LakieLady · 03/11/2020 07:25

@Fleurchamp, yes, we have a house and are joint tenants so that's not a problem. We're in England. His son is next of kin, but I had completely forgotten that DP was holding his brother's share of what will be ultimately be their inheritance from their mum. It's £16k, so I doubt if the money in the bank will cover it. His son is loaded anyway, thanks to a trust fund he came into at 21, and a few grand is neither here nor there to him. There's a pittance in a local government pension scheme, he was in the job less than 2 years.

@OneRingToRuleThemAll, no, no will, despite much nagging on my part. We were going to do mirror wills.

@Gingernaut, yes I was pretty sure they would freeze his sole a/c. I'll try and see if they have a bereavement service today.

@DanielRicciardosSmile, I've no idea how long it takes to register a death these days.

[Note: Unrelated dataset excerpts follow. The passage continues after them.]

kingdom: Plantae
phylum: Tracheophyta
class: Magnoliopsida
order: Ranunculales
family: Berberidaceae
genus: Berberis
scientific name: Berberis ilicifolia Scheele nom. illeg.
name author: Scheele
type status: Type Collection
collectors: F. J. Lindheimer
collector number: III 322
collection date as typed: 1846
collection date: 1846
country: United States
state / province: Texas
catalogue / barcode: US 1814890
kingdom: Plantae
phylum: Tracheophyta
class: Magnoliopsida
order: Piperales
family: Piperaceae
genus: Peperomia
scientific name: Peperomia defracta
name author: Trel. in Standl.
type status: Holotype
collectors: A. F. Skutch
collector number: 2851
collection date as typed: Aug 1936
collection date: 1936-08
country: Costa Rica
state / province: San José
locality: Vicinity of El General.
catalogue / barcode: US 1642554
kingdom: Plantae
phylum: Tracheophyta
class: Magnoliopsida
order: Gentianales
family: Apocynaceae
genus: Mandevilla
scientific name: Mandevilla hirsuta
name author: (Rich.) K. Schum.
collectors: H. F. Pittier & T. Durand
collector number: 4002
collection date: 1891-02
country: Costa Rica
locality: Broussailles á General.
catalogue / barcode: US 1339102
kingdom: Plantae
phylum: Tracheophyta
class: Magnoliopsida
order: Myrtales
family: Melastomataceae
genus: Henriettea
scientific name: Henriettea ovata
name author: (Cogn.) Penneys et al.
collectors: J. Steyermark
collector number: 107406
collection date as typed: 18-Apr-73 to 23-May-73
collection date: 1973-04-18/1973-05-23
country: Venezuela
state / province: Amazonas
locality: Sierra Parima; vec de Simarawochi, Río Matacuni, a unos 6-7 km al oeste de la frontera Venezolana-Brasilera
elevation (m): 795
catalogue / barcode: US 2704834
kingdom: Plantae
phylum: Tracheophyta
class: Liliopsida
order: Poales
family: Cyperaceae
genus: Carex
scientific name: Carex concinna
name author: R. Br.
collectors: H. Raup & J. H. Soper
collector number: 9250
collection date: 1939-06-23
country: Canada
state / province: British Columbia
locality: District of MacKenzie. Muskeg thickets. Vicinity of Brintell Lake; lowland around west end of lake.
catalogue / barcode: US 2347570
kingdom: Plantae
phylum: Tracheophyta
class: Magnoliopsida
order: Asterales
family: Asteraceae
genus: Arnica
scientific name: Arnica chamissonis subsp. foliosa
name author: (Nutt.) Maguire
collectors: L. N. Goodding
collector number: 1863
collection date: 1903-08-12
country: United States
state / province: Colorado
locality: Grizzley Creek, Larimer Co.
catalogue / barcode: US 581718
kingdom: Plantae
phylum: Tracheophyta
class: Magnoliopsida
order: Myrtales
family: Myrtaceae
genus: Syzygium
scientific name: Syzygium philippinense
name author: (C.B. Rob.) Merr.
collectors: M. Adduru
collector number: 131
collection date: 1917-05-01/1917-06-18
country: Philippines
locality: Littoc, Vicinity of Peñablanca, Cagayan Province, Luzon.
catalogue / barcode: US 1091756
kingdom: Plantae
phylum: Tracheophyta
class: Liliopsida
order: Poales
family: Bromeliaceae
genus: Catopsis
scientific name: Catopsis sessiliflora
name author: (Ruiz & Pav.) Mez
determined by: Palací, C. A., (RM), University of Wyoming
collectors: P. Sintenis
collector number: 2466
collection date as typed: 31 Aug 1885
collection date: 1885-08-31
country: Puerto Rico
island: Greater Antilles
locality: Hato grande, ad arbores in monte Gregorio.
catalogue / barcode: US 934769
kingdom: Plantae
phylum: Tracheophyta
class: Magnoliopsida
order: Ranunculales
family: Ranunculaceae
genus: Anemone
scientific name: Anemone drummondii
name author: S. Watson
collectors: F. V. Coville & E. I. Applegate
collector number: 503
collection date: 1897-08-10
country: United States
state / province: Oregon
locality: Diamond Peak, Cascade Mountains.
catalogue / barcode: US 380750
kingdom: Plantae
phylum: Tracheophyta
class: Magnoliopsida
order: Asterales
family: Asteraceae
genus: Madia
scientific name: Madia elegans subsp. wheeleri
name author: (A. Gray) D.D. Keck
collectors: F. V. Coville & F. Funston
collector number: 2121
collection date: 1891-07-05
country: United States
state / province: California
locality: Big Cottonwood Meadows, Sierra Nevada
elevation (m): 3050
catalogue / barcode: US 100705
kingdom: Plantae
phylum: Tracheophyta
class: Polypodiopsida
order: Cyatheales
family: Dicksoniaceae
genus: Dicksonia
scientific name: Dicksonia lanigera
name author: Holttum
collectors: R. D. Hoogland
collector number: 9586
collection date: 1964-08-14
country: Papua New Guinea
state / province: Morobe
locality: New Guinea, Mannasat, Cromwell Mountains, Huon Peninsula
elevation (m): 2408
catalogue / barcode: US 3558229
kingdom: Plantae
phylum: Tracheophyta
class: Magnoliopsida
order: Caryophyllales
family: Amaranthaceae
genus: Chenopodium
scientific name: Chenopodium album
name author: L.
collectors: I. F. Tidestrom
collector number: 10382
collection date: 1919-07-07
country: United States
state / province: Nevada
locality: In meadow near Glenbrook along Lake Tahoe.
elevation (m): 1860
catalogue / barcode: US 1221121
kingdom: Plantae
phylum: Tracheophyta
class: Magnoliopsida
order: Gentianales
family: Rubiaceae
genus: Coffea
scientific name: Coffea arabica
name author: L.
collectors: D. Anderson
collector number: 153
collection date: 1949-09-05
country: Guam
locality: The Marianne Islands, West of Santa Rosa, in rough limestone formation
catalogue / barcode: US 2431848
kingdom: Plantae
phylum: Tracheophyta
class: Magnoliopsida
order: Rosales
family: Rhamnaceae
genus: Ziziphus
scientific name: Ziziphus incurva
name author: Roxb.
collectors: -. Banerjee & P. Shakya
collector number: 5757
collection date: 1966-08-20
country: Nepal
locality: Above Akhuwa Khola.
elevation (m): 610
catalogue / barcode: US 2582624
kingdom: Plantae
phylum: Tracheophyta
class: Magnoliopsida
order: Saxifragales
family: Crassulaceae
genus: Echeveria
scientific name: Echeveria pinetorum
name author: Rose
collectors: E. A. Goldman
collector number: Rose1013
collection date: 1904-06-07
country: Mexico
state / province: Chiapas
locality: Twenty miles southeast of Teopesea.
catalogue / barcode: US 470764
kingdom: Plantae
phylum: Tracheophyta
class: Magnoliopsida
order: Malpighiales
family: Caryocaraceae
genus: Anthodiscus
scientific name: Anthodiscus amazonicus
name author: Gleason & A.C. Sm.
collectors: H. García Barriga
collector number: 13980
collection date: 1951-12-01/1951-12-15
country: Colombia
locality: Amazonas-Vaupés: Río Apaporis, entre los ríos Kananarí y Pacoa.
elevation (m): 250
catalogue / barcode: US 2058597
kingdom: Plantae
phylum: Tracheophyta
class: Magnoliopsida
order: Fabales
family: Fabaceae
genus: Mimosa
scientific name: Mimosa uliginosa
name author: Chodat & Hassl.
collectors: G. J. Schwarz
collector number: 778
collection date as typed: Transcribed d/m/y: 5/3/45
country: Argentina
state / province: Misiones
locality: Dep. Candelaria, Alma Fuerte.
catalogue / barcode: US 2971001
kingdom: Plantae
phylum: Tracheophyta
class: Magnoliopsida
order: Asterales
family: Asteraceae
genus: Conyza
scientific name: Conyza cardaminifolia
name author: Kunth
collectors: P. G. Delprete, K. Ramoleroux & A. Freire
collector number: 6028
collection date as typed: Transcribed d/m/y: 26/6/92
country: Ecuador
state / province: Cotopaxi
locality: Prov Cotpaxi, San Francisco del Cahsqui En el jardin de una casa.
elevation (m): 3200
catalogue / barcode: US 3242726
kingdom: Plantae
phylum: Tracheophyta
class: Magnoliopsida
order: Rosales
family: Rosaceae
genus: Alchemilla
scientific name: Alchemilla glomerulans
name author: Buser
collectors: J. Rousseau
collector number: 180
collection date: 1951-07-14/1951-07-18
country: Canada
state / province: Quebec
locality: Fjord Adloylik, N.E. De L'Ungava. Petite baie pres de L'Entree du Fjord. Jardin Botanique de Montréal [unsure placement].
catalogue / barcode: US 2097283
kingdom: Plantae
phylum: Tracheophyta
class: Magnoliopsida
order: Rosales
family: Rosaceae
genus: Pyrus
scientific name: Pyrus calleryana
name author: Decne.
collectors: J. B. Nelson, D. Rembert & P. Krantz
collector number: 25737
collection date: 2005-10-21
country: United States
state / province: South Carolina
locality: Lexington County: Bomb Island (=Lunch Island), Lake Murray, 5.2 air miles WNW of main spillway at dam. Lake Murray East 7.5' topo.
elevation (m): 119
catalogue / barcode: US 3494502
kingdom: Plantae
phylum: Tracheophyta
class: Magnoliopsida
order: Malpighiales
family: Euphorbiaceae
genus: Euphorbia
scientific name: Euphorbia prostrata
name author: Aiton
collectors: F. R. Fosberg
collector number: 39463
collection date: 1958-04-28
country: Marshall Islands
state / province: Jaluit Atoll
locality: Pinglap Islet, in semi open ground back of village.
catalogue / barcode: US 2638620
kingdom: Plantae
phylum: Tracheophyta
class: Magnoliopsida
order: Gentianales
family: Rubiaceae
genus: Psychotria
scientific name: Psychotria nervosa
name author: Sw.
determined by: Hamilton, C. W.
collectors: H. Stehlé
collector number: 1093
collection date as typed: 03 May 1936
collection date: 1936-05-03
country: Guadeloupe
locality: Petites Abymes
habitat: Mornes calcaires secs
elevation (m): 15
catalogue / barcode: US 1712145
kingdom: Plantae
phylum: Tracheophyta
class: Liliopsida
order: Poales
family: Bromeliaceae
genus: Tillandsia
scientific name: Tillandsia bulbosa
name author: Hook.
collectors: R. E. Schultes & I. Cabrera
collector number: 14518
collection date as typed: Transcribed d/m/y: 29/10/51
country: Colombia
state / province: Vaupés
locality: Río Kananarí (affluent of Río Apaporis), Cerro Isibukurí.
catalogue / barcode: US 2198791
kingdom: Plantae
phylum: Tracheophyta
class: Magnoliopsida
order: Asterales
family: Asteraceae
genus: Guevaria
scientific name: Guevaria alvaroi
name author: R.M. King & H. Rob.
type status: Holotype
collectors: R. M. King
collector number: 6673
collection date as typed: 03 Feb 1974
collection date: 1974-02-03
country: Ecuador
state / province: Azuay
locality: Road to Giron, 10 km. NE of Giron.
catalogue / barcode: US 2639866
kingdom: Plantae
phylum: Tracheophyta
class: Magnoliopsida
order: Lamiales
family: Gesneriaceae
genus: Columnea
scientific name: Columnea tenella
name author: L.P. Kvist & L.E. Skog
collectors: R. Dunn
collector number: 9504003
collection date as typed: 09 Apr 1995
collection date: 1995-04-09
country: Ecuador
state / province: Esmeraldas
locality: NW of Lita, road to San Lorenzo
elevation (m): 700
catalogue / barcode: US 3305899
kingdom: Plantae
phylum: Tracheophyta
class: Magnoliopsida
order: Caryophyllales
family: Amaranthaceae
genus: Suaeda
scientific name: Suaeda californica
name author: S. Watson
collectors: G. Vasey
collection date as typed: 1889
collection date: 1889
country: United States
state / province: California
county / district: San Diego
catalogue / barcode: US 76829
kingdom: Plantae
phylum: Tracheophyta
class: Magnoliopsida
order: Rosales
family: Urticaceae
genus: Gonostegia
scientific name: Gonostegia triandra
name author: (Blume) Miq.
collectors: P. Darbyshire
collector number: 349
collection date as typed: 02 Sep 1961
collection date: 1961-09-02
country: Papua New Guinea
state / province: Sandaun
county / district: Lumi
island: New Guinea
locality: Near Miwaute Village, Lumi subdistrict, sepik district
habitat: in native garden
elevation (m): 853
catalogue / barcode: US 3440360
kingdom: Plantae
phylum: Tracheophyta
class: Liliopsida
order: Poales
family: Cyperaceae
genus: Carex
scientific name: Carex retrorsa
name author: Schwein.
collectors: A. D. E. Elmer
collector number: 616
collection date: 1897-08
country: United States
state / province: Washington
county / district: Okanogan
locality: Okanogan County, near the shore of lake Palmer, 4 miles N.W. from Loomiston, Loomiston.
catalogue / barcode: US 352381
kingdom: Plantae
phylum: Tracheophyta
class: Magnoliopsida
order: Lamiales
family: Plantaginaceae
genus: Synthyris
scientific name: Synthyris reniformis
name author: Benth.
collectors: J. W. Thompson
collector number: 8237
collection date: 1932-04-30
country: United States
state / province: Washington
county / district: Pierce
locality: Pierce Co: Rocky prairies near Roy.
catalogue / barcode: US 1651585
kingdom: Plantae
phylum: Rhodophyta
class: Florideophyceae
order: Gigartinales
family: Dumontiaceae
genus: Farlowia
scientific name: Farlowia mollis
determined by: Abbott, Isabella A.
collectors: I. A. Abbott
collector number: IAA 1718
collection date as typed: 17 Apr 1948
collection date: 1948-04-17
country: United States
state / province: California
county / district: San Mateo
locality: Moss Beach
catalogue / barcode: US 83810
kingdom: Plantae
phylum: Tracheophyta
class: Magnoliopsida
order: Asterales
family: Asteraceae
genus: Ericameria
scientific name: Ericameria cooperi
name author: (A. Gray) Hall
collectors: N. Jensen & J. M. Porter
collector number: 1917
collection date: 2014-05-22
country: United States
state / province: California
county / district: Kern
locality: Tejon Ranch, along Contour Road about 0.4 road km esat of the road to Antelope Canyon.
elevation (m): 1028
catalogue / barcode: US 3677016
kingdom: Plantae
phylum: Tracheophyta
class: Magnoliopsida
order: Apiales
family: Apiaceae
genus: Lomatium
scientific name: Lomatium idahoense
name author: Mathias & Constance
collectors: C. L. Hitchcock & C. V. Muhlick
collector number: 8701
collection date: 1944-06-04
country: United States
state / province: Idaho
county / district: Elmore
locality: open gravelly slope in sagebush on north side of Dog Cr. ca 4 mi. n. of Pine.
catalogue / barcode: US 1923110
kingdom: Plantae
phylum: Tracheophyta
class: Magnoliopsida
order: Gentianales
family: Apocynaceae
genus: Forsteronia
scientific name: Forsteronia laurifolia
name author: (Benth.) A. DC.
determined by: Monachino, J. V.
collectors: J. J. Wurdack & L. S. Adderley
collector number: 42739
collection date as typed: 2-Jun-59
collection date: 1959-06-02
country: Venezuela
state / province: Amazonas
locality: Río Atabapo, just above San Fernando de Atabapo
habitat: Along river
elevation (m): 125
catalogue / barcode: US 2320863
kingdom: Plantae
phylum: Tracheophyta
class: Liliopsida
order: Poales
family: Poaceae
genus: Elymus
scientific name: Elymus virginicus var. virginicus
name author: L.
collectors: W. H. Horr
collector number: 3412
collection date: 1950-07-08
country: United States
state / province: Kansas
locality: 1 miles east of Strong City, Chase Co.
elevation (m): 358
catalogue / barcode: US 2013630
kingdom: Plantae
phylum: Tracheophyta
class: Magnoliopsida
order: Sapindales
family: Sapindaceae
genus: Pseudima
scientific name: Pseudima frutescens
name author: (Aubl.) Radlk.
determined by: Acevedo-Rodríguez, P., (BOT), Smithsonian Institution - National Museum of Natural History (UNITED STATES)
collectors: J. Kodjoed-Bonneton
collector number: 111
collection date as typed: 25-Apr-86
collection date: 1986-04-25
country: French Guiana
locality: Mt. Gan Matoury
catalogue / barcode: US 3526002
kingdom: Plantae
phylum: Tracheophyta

I don't even know if the coroner will want a post-mortem or whether he/she'll be happy to issue a part B; it has to be reported because it was sudden and unexpected.

I rather suspect that the bank won't do anything until I have a death certificate, in case I'm a vengeful ex causing trouble! And that could take days, he died in the hospital in Brighton, so I think I'll have to register it there. It would be much easier if it could be done at our local register office.

I did all this 10 years ago when my mother died, but she lived in the centre of her city so everything was close at hand. Well, I wasn't, I was 120 miles away, but you get my drift.

And in a previous life, I used to manage the registration service for the county!

OP posts:
LakieLady · 03/11/2020 07:38

No children, @Bowerbird5, his son from a previous relationship is 30 and I have none.

Yes, I have RL support. His sister and her DH have been fantastic, despite his poor sis being almost as devastated as me. His poor mum (81 and fit as a flea) is in bits. And his son, who didn't so much as text him for months on end, even when DP had called or texted him, seems to want me to support him and doesn't seem to get that I'm pretty much still in shock.

On a lighter note, my dog, who absolutely adored DP, usually sleeps on the floor on my side of the bed. Last night, she slept on his side. It was only when I let her out for a wee this morning that I realised she was sleeping on a pair of his dirty pants and joggers. I'd taken the t-shirt he was wearing yesterday to bed with me so I could smell him, and it seems like DDog might have done the same. Sad

I really am grateful for all your advice and kindness.

OP posts:
wellthatsunusual · 03/11/2020 07:44

When my father died, the joint account with my mum was sorted out quite easily too.

Flowers I'm so sorry for your loss. I've seen you post many times on various threads and topics and you always spoke of him with such love.

LagneyandCasey · 03/11/2020 07:54

I'm so sorry for your loss Flowers

QueenArseClangers · 03/11/2020 08:18

Oh @LakieLady, you poor love.

I’m so sorry for the shit you’re going through and the loss of your DH.

As you probably know, if the coroner isn’t involved then you don’t need a face to face appointment with the registrar at the moment.
You’ll be offered a phone appointment and then the green certificate will be emailed to the funeral director you’re using.

Sending you healing, peaceful thoughts and strength Flowers

MorrisZapp · 03/11/2020 08:27

Oh you poor thing, such sad news. Sending love and hugs your way. Funny how the dog understands stuff, they're not as daft as they look are they.

Mummyoflittledragon · 03/11/2020 09:00

LakeLady
What a terrible shock for you. I’m so sorry for your loss. Whenever I read your posts posts, they are full of compassion. Your dp must know he was truly loved. Flowers

ChestnutSquash · 03/11/2020 09:04

I am so sorry for your loss.
You need to make sure you get at least 10 death cerificates now.
All the bank requires is a death certificate. It should be very straightforward.